Coup dur pour Jean Charest. Le numéro 2 de son gouvernement, Nathalie Normandeau, a démissionné mardi.

«Ne cherchez pas de motivations autres que celles où j'aspire à un peu de repos, de stabilité, un peu de sérénité dans ma vie personnelle», a dit aux journalistes la vice-première-ministre et titulaire des Ressources naturelles. Elle dit quitter la vie politique «sans amertume», «avec sérénité».

«Après 13 ans de travail comme députée et 8 ans comme ministre, j'estime qu'il est temps de passer le flambeau», a fait valoir Mme Normandeau, élue pour la première fois dans Bonaventure, en Gaspésie, en 1998.

Elle a souligné que la vie politique est «exigeante» et «commande de nombreux sacrifices». Elle en a assez de «vivre dans les valises», entre la Gaspésie et Québec.

Elle dit avoir «un immense besoin de faire autre chose, de relever de nouveaux défis». Quel genre de défis? «Je vais prendre un peu de temps pour moi, et on verra ce que l'avenir va me réserver», s'est-elle contentée de répondre.

La Presse a révélé le printemps dernier la relation amoureuse de Mme Normandeau avec l'ex-chef du SPVM, Yvan Delorme. Rappelons que les liens entre M. Delorme et le patron de l'agence de sécurité BCIA, Luigi Corretti, faisaient les manchettes. Le PQ avait alors laissé entendre que Mme Normandeau devait quitter le Conseil des ministres.

Nathalie Normandeau, âgée de 43 ans, a montré des signes de fatigue dernièrement. En juillet, elle a souffert d'un malaise lors de funérailles militaires en Gaspésie.

Elle avait déjà confié à des proches son intention de ne pas se présenter aux prochaines élections générales. Sa décision de précipiter son départ résulte d'une «longue réflexion», a-t-elle martelé. Elle avait fait part de sa réflexion à Jean Charest «il y a quelques semaines». «Je l'avais assurée de mon appui, peu importe la décision qu'elle prendrait», a noté le premier ministre, qui l'accompagnait en conférence de presse. Il s'est dit «attristé» de perdre «une personne d'exception qui a la politique dans le sang».

Nathalie Normandeau est rapidement devenue la femme de confiance de M. Charest, qui l'avait lui-même recrutée en 1998. Elle était considérée comme son successeur potentiel à la tête du PLQ. Elle est issue du sérail libéral: elle a travaillé au cabinet du premier ministre Robert Bourassa de 1988 à 1992. Elle est ensuite devenue mairesse de son village natal, Maria, en Gaspésie, de 1995 à 1998.

Après quatre ans dans l'opposition, Nathalie Normandeau a accédé au saint des saints à titre de ministre déléguée au Développement régional et au Tourisme dès l'arrivée au pouvoir des libéraux, en 2003. Elle a pris du galon en 2005 en passant aux Affaires municipales. Jean Charest l'a choisie comme vice-première-ministre trois ans plus tard. En 2009, il lui a confié les Ressources naturelles et - autre marque de confiance - la mise en oeuvre du Plan Nord.

L'image de Nathalie Normandeau a toutefois été ternie au cours des derniers mois, en particulier à cause du dossier du gaz de schiste. «Il n'y a pas de dossiers en particulier qui ont contribué à mon départ de la vie politique», a noté Mme Normandeau.
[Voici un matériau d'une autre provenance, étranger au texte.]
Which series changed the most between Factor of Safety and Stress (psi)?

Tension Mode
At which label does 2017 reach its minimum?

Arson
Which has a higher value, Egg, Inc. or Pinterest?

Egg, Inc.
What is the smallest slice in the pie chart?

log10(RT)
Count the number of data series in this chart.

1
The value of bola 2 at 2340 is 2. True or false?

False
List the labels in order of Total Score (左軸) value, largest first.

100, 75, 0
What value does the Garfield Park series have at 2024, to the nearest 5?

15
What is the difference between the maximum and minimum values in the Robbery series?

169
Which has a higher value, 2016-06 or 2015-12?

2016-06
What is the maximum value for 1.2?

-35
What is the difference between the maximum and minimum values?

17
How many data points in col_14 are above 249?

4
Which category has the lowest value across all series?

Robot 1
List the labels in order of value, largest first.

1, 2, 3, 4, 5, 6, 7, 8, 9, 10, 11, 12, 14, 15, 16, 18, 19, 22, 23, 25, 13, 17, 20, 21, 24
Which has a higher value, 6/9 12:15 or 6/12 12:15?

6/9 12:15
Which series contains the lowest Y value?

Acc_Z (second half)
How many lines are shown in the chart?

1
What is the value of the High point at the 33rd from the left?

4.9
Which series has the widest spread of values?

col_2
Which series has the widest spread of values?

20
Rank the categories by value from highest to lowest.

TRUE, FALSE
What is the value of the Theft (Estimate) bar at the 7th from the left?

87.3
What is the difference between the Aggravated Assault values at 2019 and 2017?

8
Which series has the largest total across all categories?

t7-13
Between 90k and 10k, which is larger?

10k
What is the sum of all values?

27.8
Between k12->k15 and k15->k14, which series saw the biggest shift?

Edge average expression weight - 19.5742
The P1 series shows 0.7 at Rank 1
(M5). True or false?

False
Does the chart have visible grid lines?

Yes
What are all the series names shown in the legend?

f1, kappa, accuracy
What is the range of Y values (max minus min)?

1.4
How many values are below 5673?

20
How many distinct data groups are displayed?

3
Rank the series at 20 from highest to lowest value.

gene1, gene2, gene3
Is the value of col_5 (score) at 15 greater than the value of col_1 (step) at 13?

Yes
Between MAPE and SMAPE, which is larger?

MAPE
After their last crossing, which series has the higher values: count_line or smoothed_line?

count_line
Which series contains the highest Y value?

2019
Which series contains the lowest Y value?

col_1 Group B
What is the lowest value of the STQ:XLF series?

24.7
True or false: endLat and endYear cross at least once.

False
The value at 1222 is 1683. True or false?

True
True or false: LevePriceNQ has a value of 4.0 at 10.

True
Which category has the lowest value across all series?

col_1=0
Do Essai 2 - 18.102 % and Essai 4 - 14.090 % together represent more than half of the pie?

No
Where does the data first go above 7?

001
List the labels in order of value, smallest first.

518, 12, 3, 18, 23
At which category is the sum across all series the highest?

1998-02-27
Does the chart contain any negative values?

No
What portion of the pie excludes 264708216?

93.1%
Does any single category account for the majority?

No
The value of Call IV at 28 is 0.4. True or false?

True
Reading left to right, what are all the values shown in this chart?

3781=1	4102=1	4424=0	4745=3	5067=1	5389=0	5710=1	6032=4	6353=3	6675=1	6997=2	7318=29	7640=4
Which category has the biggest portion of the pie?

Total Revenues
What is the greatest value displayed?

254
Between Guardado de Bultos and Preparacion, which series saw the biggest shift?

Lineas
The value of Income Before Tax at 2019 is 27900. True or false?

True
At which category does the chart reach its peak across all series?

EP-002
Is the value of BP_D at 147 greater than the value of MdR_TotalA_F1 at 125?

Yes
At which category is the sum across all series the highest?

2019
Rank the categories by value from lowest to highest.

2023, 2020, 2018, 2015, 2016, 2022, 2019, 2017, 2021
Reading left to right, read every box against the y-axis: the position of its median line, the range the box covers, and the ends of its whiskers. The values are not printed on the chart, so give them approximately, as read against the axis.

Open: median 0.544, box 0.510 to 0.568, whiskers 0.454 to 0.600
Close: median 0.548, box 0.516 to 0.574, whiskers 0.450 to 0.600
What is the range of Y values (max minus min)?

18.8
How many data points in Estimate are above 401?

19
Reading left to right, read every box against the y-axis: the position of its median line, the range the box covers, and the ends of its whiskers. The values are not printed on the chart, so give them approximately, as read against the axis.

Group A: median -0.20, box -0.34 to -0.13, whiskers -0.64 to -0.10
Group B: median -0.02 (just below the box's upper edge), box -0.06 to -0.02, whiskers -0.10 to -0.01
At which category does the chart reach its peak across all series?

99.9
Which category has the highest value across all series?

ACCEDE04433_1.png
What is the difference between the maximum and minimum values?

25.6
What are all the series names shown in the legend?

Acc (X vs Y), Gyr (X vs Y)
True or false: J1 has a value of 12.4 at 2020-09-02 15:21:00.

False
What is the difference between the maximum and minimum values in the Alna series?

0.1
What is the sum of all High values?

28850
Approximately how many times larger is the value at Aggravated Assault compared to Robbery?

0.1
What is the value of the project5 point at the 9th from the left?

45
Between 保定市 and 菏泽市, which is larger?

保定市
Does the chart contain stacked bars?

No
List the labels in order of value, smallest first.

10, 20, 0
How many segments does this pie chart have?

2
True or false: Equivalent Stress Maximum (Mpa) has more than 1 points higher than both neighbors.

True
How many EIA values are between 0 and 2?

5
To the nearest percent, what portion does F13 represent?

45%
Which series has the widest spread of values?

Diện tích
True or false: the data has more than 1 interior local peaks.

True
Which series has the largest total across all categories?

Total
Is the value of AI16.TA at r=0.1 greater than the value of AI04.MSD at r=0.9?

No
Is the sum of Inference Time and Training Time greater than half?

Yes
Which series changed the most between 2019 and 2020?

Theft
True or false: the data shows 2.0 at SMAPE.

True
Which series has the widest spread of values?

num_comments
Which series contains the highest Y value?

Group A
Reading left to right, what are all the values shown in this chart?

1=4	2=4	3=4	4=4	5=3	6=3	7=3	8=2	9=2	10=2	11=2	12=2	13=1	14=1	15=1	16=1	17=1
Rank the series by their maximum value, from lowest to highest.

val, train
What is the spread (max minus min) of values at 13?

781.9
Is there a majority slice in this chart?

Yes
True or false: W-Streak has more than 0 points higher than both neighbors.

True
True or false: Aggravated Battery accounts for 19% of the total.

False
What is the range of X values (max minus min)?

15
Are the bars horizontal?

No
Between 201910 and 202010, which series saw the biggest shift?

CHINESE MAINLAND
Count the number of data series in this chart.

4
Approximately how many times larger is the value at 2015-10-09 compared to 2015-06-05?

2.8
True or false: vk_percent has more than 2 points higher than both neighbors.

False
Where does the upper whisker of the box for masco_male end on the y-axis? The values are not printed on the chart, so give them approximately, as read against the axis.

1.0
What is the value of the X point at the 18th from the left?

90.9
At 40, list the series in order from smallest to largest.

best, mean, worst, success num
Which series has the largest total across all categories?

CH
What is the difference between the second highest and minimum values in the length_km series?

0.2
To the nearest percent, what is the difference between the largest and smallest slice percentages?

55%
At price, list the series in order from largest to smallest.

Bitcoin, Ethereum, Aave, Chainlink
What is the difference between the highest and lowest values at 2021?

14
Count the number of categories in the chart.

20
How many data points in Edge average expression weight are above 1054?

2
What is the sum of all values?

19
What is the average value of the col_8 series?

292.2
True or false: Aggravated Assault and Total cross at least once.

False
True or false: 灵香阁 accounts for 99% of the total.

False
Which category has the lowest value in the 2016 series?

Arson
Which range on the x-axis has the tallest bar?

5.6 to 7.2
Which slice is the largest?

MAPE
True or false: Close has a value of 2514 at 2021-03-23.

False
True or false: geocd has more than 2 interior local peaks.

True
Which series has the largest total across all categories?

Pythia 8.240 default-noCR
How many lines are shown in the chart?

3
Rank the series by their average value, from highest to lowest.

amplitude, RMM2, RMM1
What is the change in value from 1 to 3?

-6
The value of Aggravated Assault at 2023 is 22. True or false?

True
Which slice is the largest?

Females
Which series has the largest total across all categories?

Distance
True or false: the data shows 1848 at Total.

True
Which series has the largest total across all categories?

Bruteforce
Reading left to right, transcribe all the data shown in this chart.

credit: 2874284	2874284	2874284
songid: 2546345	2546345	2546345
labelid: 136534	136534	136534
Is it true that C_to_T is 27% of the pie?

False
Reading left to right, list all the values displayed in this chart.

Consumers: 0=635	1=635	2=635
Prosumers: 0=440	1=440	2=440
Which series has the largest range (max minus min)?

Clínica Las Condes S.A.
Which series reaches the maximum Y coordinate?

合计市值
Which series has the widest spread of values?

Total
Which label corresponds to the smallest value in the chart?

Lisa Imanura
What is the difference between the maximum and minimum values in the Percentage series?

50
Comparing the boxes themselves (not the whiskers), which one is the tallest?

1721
Elle s'est dite fière, notamment, d'avoir conclu un pacte fiscal avec les municipalités et une entente avec le gouvernement fédéral au sujet des redevances du gisement pétrolier Old Harry, dans le golfe Saint-Laurent.

Sa vie personnelle a fait les manchettes en 2009 lorsqu'elle a confirmé sa liaison amoureuse avec l'adéquiste François Bonnardel. La rupture, à l'été 2010, a été difficile, et la mort de son collègue Claude Béchard, en septembre 2010, l'a également ébranlée.

C'est le sixième ministre que perd Jean Charest depuis les élections de 2008. Sa majorité en Chambre est maintenant très mince avec 64 députés - 63 si l'on exclut le président Jacques Chagnon, ce qui est le minimum pour avoir la majorité absolue.

Le départ de Nathalie Normandeau force Jean Charest à déclencher une élection partielle dans les six mois. Il devra également remanier son cabinet ministériel. Il aura peu de temps: la rentrée parlementaire a lieu dans deux semaines, le 20 septembre. Une réunion du Conseil des ministres a lieu en matinée aujourd'hui.

Le Parti québécois et Québec solidaire ont chacun tenu à souligner la «contribution à la vie publique» de Mme Normandeau. Mais selon le péquiste Sylvain Simard, elle a payé le prix pour avoir été le «bon soldat» du premier ministre Charest dans les dossiers du gaz de schiste et des redevances des ressources naturelles.